Promise has raised US$25 million after closing its US$15-million Series A last October. Investors include Toronto’s Radical Ventures as well as the Montreal-based Public Sector Pension Investment Board and Relay Ventures. (Relay is also an investor in The Logic.)
“The inefficient nature of how we build is not going away. You need this type of transformational technology.”
Other firms are selling tools to help operations. Toric, a San Francisco-based firm with a large Montreal presence, offers technology to gather and integrate data from a company’s project management, customer information and other systems. The client can then ask questions of Toric’s copilot feature, which is built on top of large language models. “Access to the data and the AI gives you an infinite number of ways to use it,” said CEO Thiago da Costa.
Contractors have used the technology to assess their record of bidding for new projects, or to provide developers with real-time information about ongoing ones; Toric also counts insurance and real estate firms as clients. The firm has raised almost US$37.8 million, per Pitchbook, from backers including Toronto’s Leaders Fund and Autodesk, the construction tech giant in whose Canadian offices Attar, da Costa and Iorio all once worked.
As startups look to address construction labour shortages with automation, though, they’re facing their own competition for workers. Toric has a team of 41. Adding to it in San Francisco and Montreal is “really hard,” said da Costa. “Most of the AI people are employed, so you’ve got to hire them off of other companies.”
Construction-focused startups are marketing open roles to potential hires as a different kind of AI job. While Augmenta is a generative AI firm, it’s not “yet another Midjourney,” said Iorio, noting his firm’s technology helps create buildings that people can see and touch.

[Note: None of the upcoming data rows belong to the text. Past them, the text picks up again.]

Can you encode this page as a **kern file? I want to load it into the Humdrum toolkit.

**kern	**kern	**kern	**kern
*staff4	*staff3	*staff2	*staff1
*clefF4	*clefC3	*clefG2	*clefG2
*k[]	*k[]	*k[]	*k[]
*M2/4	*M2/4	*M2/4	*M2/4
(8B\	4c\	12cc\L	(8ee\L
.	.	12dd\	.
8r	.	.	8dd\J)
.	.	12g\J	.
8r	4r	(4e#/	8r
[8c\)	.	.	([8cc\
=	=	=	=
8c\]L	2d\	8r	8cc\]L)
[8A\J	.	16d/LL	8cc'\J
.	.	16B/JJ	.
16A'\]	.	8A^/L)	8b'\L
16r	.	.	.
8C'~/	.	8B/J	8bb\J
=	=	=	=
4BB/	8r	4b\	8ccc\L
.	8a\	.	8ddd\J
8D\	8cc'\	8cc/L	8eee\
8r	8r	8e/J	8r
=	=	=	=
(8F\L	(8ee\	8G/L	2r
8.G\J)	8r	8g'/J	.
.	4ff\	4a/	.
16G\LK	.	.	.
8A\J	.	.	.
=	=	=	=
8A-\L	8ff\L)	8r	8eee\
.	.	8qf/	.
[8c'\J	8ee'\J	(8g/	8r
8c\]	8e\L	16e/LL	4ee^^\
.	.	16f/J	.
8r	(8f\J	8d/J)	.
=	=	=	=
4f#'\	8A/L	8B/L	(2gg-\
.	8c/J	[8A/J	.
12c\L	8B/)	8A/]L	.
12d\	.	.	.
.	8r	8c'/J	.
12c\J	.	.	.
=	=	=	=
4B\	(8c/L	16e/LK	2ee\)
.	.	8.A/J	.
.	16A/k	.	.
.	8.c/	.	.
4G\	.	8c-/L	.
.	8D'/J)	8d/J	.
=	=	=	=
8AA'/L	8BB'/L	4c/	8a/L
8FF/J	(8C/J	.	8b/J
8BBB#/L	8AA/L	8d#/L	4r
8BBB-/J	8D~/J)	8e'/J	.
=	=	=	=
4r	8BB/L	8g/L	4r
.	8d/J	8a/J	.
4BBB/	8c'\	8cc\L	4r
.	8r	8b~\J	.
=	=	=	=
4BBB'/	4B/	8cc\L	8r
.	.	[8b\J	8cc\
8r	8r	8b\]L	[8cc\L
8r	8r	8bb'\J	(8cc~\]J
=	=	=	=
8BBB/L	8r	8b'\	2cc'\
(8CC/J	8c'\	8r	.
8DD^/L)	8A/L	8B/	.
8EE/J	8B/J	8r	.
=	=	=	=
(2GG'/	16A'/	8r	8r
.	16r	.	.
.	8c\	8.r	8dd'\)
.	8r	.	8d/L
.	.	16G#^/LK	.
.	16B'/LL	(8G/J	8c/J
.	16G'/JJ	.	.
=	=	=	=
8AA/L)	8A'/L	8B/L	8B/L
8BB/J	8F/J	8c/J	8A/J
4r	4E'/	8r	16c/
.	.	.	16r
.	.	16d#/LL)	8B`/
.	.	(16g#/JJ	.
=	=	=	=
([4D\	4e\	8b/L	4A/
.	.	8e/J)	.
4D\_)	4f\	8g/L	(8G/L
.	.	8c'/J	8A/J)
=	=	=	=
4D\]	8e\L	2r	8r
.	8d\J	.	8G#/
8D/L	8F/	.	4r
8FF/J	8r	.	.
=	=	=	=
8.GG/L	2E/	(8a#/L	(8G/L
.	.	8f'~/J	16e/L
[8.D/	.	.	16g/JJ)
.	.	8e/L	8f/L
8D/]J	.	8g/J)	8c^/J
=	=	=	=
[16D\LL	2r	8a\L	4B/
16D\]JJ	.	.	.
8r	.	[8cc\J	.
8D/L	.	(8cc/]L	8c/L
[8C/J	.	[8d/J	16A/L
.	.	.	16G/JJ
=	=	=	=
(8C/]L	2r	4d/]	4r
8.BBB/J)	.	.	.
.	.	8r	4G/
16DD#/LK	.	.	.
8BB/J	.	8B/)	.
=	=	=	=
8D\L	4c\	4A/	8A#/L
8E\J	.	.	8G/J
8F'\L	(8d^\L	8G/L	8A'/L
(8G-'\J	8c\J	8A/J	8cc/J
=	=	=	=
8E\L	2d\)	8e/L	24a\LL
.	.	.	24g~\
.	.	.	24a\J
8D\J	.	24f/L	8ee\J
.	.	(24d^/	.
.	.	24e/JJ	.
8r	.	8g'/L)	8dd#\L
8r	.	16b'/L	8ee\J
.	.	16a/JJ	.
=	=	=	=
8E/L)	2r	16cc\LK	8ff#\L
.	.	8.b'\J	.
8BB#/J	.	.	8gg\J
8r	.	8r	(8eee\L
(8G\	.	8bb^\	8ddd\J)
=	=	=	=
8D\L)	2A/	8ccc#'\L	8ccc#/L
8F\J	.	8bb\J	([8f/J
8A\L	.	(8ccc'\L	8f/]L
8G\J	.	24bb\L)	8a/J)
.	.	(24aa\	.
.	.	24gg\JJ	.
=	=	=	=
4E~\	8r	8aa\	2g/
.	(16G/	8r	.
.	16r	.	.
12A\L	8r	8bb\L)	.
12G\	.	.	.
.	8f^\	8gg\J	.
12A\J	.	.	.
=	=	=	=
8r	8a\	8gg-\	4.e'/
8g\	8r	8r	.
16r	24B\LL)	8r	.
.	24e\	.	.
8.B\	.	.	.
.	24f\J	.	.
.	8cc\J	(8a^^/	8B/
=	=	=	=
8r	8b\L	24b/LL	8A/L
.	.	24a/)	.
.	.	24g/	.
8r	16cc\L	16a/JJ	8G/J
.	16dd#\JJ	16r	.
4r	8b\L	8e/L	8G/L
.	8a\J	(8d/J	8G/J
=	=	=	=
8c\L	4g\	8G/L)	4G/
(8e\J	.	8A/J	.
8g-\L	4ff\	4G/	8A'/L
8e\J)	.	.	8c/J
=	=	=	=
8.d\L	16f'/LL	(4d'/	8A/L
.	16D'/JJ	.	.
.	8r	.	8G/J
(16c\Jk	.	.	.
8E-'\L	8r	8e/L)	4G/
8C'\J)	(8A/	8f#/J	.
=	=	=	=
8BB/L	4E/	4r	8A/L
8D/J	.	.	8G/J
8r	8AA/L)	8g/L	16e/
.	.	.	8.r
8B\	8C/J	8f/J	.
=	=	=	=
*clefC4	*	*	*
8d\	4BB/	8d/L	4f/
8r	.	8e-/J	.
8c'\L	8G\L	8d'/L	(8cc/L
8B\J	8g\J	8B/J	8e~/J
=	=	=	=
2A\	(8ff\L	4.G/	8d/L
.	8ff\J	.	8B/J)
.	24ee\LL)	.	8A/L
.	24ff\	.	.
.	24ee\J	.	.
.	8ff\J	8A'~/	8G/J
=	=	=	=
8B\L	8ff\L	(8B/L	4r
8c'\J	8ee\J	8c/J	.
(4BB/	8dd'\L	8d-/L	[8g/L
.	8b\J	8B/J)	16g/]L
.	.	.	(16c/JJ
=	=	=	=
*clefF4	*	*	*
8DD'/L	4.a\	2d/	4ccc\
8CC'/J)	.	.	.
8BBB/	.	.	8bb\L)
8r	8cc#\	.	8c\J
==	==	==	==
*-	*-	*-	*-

At 30-person Promise, Attar offers prospective recruits a compelling technical challenge. “My software guy tells me, ‘I’ve never worked at a company where I can generate code here and at the other end I’ll see a robot picking up a piece of lumber and building something,’” he said.
Convincing prospective clients, at least in Canada, may take more work. Construction’s poor productivity stems from firms’ lacklustre adoption of new technologies, said Jimmy Jean, chief economist and strategist at Desjardins. “You have a lot of small businesses [whose] focus day in and day out is just their jobs,” he noted. “They’re not really focusing on investing [and] getting more technologically advanced.”
That makes it harder to sell them new AI tools—and the need for automation to meet Canada’s ever-growing demand for houses, hospitals and warehouses all the more urgent.